Extract, unchanged, every line from the top of the material below through the line with "positivity by immunohistochemistry", and no more.

#### Data shown ####

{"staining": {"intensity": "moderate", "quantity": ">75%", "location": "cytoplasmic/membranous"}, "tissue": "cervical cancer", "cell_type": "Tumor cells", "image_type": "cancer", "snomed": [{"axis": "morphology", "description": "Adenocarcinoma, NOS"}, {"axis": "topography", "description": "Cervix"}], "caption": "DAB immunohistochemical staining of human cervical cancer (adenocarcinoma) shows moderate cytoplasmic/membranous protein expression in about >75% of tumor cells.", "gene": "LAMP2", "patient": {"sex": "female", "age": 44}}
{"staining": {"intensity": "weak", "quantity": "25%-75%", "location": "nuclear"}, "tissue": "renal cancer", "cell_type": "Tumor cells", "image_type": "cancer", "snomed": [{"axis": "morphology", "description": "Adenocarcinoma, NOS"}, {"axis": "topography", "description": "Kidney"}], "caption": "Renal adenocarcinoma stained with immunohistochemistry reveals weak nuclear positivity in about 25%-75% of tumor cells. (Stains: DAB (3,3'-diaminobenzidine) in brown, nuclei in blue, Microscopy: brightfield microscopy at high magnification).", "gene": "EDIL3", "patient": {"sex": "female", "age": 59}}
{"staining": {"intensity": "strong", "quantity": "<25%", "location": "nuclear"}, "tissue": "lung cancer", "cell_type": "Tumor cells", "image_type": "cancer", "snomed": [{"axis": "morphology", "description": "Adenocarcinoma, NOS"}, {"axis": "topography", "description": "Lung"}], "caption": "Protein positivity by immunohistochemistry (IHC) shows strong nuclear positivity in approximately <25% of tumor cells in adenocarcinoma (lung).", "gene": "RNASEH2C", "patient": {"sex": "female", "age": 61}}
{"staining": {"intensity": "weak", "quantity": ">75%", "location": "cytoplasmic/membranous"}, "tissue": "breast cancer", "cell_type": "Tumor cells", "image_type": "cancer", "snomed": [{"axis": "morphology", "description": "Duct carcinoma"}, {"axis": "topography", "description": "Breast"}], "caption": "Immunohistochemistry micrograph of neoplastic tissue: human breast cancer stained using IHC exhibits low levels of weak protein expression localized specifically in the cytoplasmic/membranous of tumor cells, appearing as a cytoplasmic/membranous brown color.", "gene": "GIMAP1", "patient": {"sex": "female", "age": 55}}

####

▶ [Answer to this task]
{"staining": {"intensity": "moderate", "quantity": ">75%", "location": "cytoplasmic/membranous"}, "tissue": "cervical cancer", "cell_type": "Tumor cells", "image_type": "cancer", "snomed": [{"axis": "morphology", "description": "Adenocarcinoma, NOS"}, {"axis": "topography", "description": "Cervix"}], "caption": "DAB immunohistochemical staining of human cervical cancer (adenocarcinoma) shows moderate cytoplasmic/membranous protein expression in about >75% of tumor cells.", "gene": "LAMP2", "patient": {"sex": "female", "age": 44}}
{"staining": {"intensity": "weak", "quantity": "25%-75%", "location": "nuclear"}, "tissue": "renal cancer", "cell_type": "Tumor cells", "image_type": "cancer", "snomed": [{"axis": "morphology", "description": "Adenocarcinoma, NOS"}, {"axis": "topography", "description": "Kidney"}], "caption": "Renal adenocarcinoma stained with immunohistochemistry reveals weak nuclear positivity in about 25%-75% of tumor cells. (Stains: DAB (3,3'-diaminobenzidine) in brown, nuclei in blue, Microscopy: brightfield microscopy at high magnification).", "gene": "EDIL3", "patient": {"sex": "female", "age": 59}}
{"staining": {"intensity": "strong", "quantity": "<25%", "location": "nuclear"}, "tissue": "lung cancer", "cell_type": "Tumor cells", "image_type": "cancer", "snomed": [{"axis": "morphology", "description": "Adenocarcinoma, NOS"}, {"axis": "topography", "description": "Lung"}], "caption": "Protein positivity by immunohistochemistry (IHC) shows strong nuclear positivity in approximately <25% of tumor cells in adenocarcinoma (lung).", "gene": "RNASEH2C", "patient": {"sex": "female", "age": 61}}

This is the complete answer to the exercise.